• **Pagina**
Een lied Hammaälôth
Het moeilijke van deze psalm is, dat hij te mooi is. Te mooi voor wie geen kinderen heeft en te mooi voor wiens gezin zo vredig altijd niet is. Het luistert wat gemakkelijker als je deze psalm vanuit het slot, “Vrede over Israël!”, leest. Niet over ons privé- en gezinsgeluk gaat het hier in eerste instantie, maar over het geluk van de gemeente. Als je deze psalm te persoonlijk uitlegt, erger je je. Deze psalm hoort bij Ps.126 en Ps.127. Als je trouw aan God bent, heb je het zwaar. Dat leert ons Ps.126. Maar in Ps.127 en Ps.128 is het zo, dat die huilende zaaier ineens een mooi gezin met allemaal frisse kinderen uit zijn ooghoeken ziet. Dat is dus iets lichts tussen zijn tranen door. Een mooi, oosters beeld van een gelukkig leven. Niemand wordt er buitengesloten, omdat deze psalm van de vrede van de kerk de uitbeelding is.
Dit is de groepsfoto van een gelukkig gezin. Het geheim van het geluk van dat gelukkige gezin is de vreze des Heeren. “Welzalig is een ieder die de Heere vreest”. Maar het ziet er allemaal wel heel “ideaal” uit. Het is een ”plaatje” van een foto. Maar het lijkt wel een bewerkte foto te zijn. Het is haast te mooi. Als u deze foto ziet, denkt u, dat dit een hoge uitzondering is. De werkelijkheid is rauwer. “Want u zult eten van de inspanning van uw handen”. Maar als je geen werk hebt, wat dan? Of wanneer je geen gezin hebt of niet eens samen bent? Lijkt de Bijbel ook zichzelf niet tegen te spreken als het hier over gaat? Job vreesde de Heere; maar ging het hem goed? Uw kinderen gaan misschien ook de verloren zoon achterna. Dat is vaak de werkelijkheid. Maar nu zegt dit lied, dat het vrezen van de Heere niet voor niets is. ”Welzalig is een ieder die de Heere vreest, die in Zijn wegen wandelt”. God vrezen is trouwens niet “bang zijn voor God”, maar je hebt Hem lief met ontzag. Je vertrouwt en eert Hem.

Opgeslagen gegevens
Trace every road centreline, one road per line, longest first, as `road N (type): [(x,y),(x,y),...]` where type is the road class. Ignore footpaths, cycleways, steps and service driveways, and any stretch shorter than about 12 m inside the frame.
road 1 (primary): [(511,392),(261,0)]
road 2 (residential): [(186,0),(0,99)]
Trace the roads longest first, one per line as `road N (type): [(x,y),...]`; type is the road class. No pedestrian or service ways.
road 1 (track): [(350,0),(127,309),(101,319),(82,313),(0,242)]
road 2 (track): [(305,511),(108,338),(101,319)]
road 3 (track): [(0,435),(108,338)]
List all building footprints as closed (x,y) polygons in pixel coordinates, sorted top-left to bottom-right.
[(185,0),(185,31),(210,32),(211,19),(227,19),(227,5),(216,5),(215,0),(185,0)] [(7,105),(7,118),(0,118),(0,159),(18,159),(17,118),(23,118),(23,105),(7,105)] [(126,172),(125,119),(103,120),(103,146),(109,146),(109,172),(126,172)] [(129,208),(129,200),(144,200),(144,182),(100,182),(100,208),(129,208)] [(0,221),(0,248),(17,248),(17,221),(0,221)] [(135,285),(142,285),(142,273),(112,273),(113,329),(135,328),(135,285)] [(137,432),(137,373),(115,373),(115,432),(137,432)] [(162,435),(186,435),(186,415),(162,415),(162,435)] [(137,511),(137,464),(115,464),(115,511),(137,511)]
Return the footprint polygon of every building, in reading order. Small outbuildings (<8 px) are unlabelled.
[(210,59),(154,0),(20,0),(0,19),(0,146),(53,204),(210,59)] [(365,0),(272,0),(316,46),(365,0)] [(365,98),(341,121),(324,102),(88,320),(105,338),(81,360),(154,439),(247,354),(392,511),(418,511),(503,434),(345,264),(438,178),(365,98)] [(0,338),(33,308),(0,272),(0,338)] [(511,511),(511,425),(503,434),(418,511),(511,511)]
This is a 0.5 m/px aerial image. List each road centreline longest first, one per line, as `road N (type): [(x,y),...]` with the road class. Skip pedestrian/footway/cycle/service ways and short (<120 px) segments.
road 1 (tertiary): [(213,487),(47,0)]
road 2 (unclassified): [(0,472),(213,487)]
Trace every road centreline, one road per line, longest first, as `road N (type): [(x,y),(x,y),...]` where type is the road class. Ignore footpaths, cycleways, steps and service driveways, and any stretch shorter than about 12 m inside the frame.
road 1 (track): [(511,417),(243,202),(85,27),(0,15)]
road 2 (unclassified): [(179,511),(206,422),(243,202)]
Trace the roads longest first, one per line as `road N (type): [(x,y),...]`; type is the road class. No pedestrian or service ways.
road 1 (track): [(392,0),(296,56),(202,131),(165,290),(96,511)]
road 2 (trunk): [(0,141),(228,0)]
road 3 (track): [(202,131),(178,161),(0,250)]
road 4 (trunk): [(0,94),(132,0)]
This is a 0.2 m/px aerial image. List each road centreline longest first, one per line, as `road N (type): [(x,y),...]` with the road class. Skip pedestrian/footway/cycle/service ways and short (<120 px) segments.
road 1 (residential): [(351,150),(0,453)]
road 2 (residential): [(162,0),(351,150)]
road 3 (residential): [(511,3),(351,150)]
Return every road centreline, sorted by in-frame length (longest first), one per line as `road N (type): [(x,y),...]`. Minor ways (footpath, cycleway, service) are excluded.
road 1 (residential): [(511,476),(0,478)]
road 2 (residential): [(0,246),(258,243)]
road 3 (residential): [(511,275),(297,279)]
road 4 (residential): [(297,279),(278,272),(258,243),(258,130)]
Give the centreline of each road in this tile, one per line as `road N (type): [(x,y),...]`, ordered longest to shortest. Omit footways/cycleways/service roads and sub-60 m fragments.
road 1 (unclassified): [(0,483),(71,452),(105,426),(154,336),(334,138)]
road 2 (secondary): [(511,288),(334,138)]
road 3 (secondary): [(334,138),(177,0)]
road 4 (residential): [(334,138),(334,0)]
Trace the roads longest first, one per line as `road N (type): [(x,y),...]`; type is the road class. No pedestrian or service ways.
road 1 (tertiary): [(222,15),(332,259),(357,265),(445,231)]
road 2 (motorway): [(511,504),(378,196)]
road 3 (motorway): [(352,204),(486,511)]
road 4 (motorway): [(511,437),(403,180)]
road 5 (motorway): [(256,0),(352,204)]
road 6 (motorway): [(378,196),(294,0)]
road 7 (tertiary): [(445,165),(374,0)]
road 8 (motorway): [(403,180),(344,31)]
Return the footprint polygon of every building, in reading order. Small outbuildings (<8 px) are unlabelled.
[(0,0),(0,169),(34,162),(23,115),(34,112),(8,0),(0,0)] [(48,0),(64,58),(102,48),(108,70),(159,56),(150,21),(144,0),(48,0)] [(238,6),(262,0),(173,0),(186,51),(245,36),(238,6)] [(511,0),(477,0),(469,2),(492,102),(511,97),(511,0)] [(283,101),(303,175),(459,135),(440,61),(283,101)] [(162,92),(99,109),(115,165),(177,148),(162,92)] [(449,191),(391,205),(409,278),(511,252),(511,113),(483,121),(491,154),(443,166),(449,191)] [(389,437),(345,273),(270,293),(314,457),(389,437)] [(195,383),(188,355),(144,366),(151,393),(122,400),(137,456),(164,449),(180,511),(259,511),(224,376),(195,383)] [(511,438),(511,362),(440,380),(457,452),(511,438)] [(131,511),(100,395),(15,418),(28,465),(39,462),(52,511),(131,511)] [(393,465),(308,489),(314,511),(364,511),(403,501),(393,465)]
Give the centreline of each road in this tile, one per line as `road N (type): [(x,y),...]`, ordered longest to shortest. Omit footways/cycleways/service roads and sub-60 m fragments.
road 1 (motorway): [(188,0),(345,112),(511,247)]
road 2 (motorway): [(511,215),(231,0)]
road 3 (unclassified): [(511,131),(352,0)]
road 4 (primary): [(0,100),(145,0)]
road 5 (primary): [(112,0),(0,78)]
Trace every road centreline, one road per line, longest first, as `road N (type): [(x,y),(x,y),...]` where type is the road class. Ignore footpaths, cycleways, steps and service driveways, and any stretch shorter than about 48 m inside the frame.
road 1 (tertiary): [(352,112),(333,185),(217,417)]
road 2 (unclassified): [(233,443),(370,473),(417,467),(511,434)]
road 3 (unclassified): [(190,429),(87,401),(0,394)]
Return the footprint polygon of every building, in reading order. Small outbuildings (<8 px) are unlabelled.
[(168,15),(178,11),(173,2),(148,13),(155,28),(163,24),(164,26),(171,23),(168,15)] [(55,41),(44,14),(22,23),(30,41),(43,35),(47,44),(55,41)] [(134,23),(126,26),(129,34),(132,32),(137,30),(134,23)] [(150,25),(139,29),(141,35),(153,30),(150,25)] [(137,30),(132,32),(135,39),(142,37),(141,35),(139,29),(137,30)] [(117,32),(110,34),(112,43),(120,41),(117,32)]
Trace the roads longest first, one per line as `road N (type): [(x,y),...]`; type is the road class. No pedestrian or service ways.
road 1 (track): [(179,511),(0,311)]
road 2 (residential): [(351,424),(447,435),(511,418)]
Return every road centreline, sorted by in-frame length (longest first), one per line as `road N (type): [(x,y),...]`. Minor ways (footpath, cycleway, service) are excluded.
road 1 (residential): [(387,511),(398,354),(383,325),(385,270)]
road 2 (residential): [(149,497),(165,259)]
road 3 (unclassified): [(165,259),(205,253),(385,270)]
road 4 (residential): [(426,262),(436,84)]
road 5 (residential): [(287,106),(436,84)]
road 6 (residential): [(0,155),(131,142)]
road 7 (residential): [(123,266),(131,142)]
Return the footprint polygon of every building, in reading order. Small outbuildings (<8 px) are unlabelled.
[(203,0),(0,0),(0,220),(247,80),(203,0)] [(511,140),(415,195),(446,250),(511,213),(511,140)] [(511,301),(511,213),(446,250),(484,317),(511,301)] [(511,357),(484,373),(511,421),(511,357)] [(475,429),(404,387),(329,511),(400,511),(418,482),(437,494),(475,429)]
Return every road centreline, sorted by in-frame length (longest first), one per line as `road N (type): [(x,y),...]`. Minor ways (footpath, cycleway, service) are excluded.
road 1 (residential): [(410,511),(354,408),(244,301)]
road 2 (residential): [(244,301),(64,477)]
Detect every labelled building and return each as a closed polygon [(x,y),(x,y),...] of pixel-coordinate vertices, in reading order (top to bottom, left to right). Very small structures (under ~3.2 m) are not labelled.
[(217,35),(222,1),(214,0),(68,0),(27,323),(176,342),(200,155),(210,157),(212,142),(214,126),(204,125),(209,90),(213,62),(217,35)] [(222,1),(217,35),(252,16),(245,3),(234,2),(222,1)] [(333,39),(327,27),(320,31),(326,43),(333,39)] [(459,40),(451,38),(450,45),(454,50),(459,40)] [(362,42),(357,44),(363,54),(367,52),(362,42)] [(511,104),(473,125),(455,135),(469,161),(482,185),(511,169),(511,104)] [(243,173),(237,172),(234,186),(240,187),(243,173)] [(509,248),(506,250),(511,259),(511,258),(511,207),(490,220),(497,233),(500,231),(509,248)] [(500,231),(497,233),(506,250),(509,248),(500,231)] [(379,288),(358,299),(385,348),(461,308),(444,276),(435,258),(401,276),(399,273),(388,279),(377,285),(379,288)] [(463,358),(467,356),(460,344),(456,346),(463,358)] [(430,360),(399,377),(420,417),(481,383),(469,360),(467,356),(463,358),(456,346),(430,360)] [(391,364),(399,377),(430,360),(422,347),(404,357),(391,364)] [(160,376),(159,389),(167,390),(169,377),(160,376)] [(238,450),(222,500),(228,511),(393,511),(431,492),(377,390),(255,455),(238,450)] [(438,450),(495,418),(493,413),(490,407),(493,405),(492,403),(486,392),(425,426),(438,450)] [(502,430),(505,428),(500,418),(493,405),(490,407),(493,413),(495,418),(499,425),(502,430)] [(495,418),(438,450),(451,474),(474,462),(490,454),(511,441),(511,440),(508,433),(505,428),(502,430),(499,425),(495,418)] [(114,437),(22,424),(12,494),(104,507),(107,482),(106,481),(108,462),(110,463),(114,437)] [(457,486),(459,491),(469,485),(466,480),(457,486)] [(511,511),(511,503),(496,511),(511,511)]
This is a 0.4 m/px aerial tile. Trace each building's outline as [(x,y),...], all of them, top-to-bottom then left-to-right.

• **Gegeven opdracht A**
Beantwoord over de tekst over de psalm:
(i) Vanuit welke slotwoorden luistert de psalm volgens de tekst wat gemakkelijker?
(ii) Welke psalm leert volgens de tekst dat je het zwaar hebt als je trouw aan God bent?
(iii) Wat is God vrezen volgens de tekst niet, en wat is het wel?
• **Gegeven opdracht B**
Breid de tekst over de psalm uit met een vervolg dat aansluit op de laatste zin.

• **Resultaat A**
(i) "Vrede over Israël!"
(ii) Ps.126.
(iii) Het is niet "bang zijn voor God"; je hebt Hem lief met ontzag, je vertrouwt en eert Hem.

• **Resultaat B**
In vers 3 wordt de moeder naar voren gehaald. “Uw vrouw zal zijn als een vruchtbare wijnstok middenin uw huis”. “Middenin uw huis” heeft te maken met dat de moeder meestal van het huis het middelpunt is. De kinderen zeggen meestal niet: “Waar is vader?”, maar: “Is moeder er niet?” “Als een wijnstok”. Wijnstokken zijn een lust voor het oog. Mooi, met al die vruchten er aan. Maar zo`n wijnstok heeft iets nodig waar zij tegenaan leunt. Haar steun is haar man. Hij is haar trots en zij is zijn hulp. Dat is niet denigrerend bedoeld. De vrouw is niet maar het hulpje. Zij is van haar man zijn klankbord en kameraad. Iemand die niet altijd alleen maar ja knikt. Zij is zijn “andere helft” die onmisbaar is voor hem en hem tegenspel biedt. Samen trotseren zij kou en hitte, heel de weg lang. Zij slaapt naast hem, dichtbij zijn hart. “Wijnstok” heet zij. En Jezus is de ware wijnstok. Deze moeder is een beeld van Christus die de volle trossen van Zijn zegen ons schenkt. Een godvrezende moeder is in haar gezin een blij element. Dit is een prachtig plaatje dat een gezin ons afschildert, maar dat ook van de gemeente de sprekende uitbeelding is.
Ook de kinderen komen op dit groepsportret voor. “Uw kinderen zullen zijn als olijfplanten rondom uw tafel”. Deze frisse “scheuten” drinken uit de wortel van hun ouders. Zo worden ze groot. Maar zolang ze pril zijn, kunt u ze nog gemakkelijk buigen. Later ziet u, dat dat moeilijker wordt. Al meteen vanaf het begin moeten wij het leven van de kinderen met liefde en wijsheid proberen te buigen in de geest van Gods Woord. Onze kinderen zijn geen naaldboom, maar een vruchtboom. God en de mensen tot blijdschap bid je dat zij leven.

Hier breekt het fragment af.